Deadline called for Japan’s unbuilt high-FiT projects


Japan installed an estimated 10GW of PV in 2015, with the vast majority in large-scale projects. Image: Clenergy.

Developers in Japan with large-scale PV projects in the pipeline have been given just over a year to prove their projects will go ahead, or will lose their feed-in tariff (FiT).

Japan has around 57GW of multi-megawatt, so-called ‘megasolar’ projects that have been approved for the FiT since the policy was introduced in 2012 and are still waiting to be built.

Industry analyst Dr Hiroshi Matsukawa of Tokyo-based solar industry specialists RTS PV told PV Tech this week that the government, following a review of the support scheme, has decided that anyone leading a project must show evidence that they have secured a connection to sell the generated power back to the grid by April 2017 at the earliest.

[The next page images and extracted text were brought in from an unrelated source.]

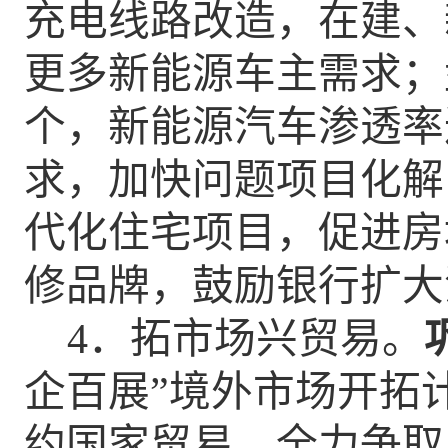
充电线路改造，在建、
更多新能源车主需求
；
个，新能源汽车渗透率
求
，
加快问题项目化解
代化住宅项目
，促进房
修品牌，鼓励银行扩大
4
．拓市场兴贸易。
企百展”境外市场开拓
约国家贸易，全力争取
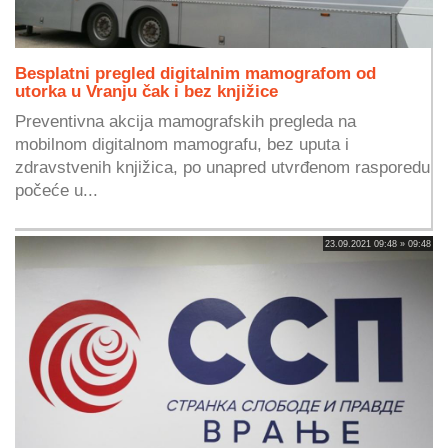
Besplatni pregled digitalnim mamografom od
utorka u Vranju čak i bez knjižice
Preventivna akcija mamografskih pregleda na
mobilnom digitalnom mamografu, bez uputa i
zdravstvenih knjižica, po unapred utvrđenom rasporedu
počeće u...
23.09.2021 09:48 » 09:48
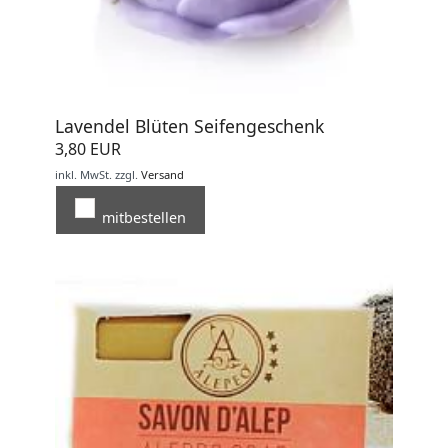
Lavendel Blüten Seifengeschenk
3,80 EUR
inkl. MwSt.
zzgl.
Versand
mitbestellen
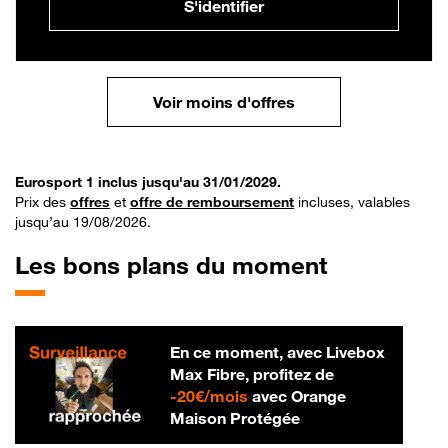
S'identifier
Voir moins d'offres
Eurosport 1 inclus jusqu'au 31/01/2029.
Prix des
offres
et
offre de remboursement
incluses, valables
jusqu’au 19/08/2026.
Les bons plans du moment
En ce moment, avec Livebox
Max Fibre, profitez de
20 € par mois
-
20€/mois
avec Orange
Maison Protégée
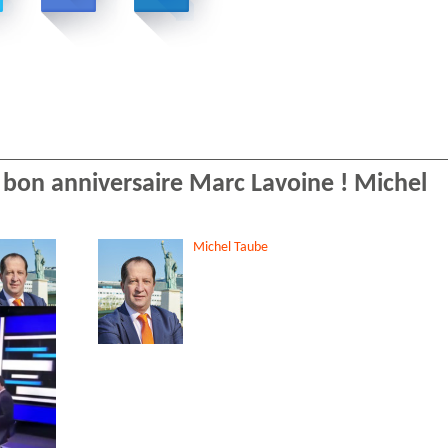
et bon anniversaire Marc Lavoine ! Michel
Michel
Taube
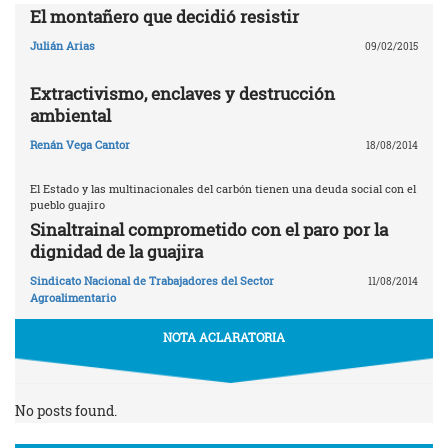
El montañero que decidió resistir
Julián Arias
09/02/2015
Extractivismo, enclaves y destrucción
ambiental
Renán Vega Cantor
18/08/2014
El Estado y las multinacionales del carbón tienen una deuda social con el
pueblo guajiro
Sinaltrainal comprometido con el paro por la
dignidad de la guajira
Sindicato Nacional de Trabajadores del Sector
11/08/2014
Agroalimentario
NOTA ACLARATORIA
No posts found.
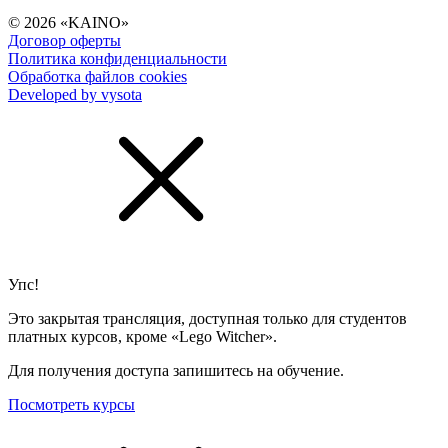
© 2026 «KAINO»
Договор оферты
Политика конфиденциальности
Обработка файлов cookies
Developed by vysota
Упс!
Это закрытая трансляция, доступная только для студентов
платных курсов, кроме «Lego Witcher».
Для получения доступа запишитесь на обучение.
Посмотреть курсы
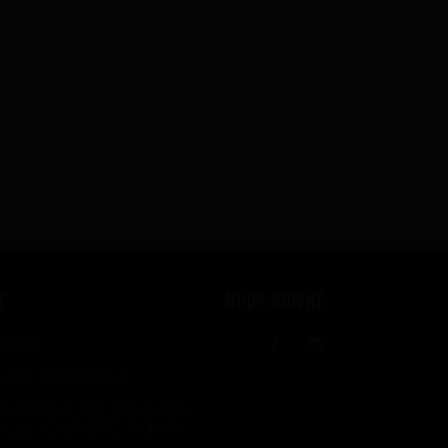
T
NOUS SUIVRE
ISON
Facebook
Instagram
ENT SÉCURISÉ
MODÈLE DE PALMES
ELLE DURETÉ POUR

In an interview, Matsukawa said RTS PV was predicting the country installed around 10GW of solar in 2015. The country’s FiT, already under discussion since the late 2000s but launched after concerns about energy security came to the fore after the Great East Japan Earthquake of March 2011, has put Japan as runner-up to China as the world’s biggest annual solar market.

According to official figures from the government Ministry of Economy, Trade and Industry (METI) – cited by the Japan Renewable Energy Foundation on its website – operational capacity of renewables added grew from 1.77GW installed between July 2012 and March 2013 to 9.8GW installed during the period spanning April 2014 to March 2015.

Of this, nearly all of it was PV, thought to be due to the relative ease with which it can be deployed in Japan. This figure for PV was split into >10kW and <10kW installations, with only 0.82GW deployed at the smaller scale in the year, mostly representing residential systems. With commercial solar yet to significantly make an impact in Japan as with many other regions, the majority of the 8.57GW installed over 10kW is likely to be large-scale, ground-mounted installations.

Bid to suppress bubble could lead to rush

Partly because PV is developing quickly to the possible detriment of investment in other renewable energies and also because of the overall cost of the FiT, paid for by levying surcharges on electricity bill, the Japanese government is attempting to suppress the economic “bubble” created by projects being guaranteed ¥42 (US$0.37) per kWh, as was the case in the first year of the incentive’s introduction. Projects that applied for the FiT were almost certain to obtain approval, as long as the developers had selected equipment from a METI-approved list of suppliers.

There had been fears that the guarantee of high income was leading to projects being proposed and approved for the FiT that were not suitable, leading to speculation as developers waited for equipment or other costs to fall before going ahead, and also projects being traded by people who had got involved in the industry for economic motives.

While the government had previously cracked down on a number of unbuilt projects that were lacking equipment accreditation or land rights, cancelling FiTs for 144 projects representing 290MW of capacity in mid-2014, and also lowered the FiT by around 16% earlier this year, the latest move represented a “fundamental change” in the policy, Matsukawa said.

Those projects will have until the government produces its next draft Renewable Energy Laws to prove they have a grid connection agreement in place, which at the earliest will happen in April 2017.

Matsukawa said that while it was probably necessary for the government to take the latest measure to burst what remained of the bubble, it was not easy to tell how many projects could lose their FiT status. He could not rule out the possibility that there would be a rush over the next year and three months to complete projects either.

A joint venture between Morgan Stanley and Japanese bank Mitsubishi UFJ Financial Group recently said that it would acquire projects from the first three years of the FiT that are not performing as well as expected and work on improving performance.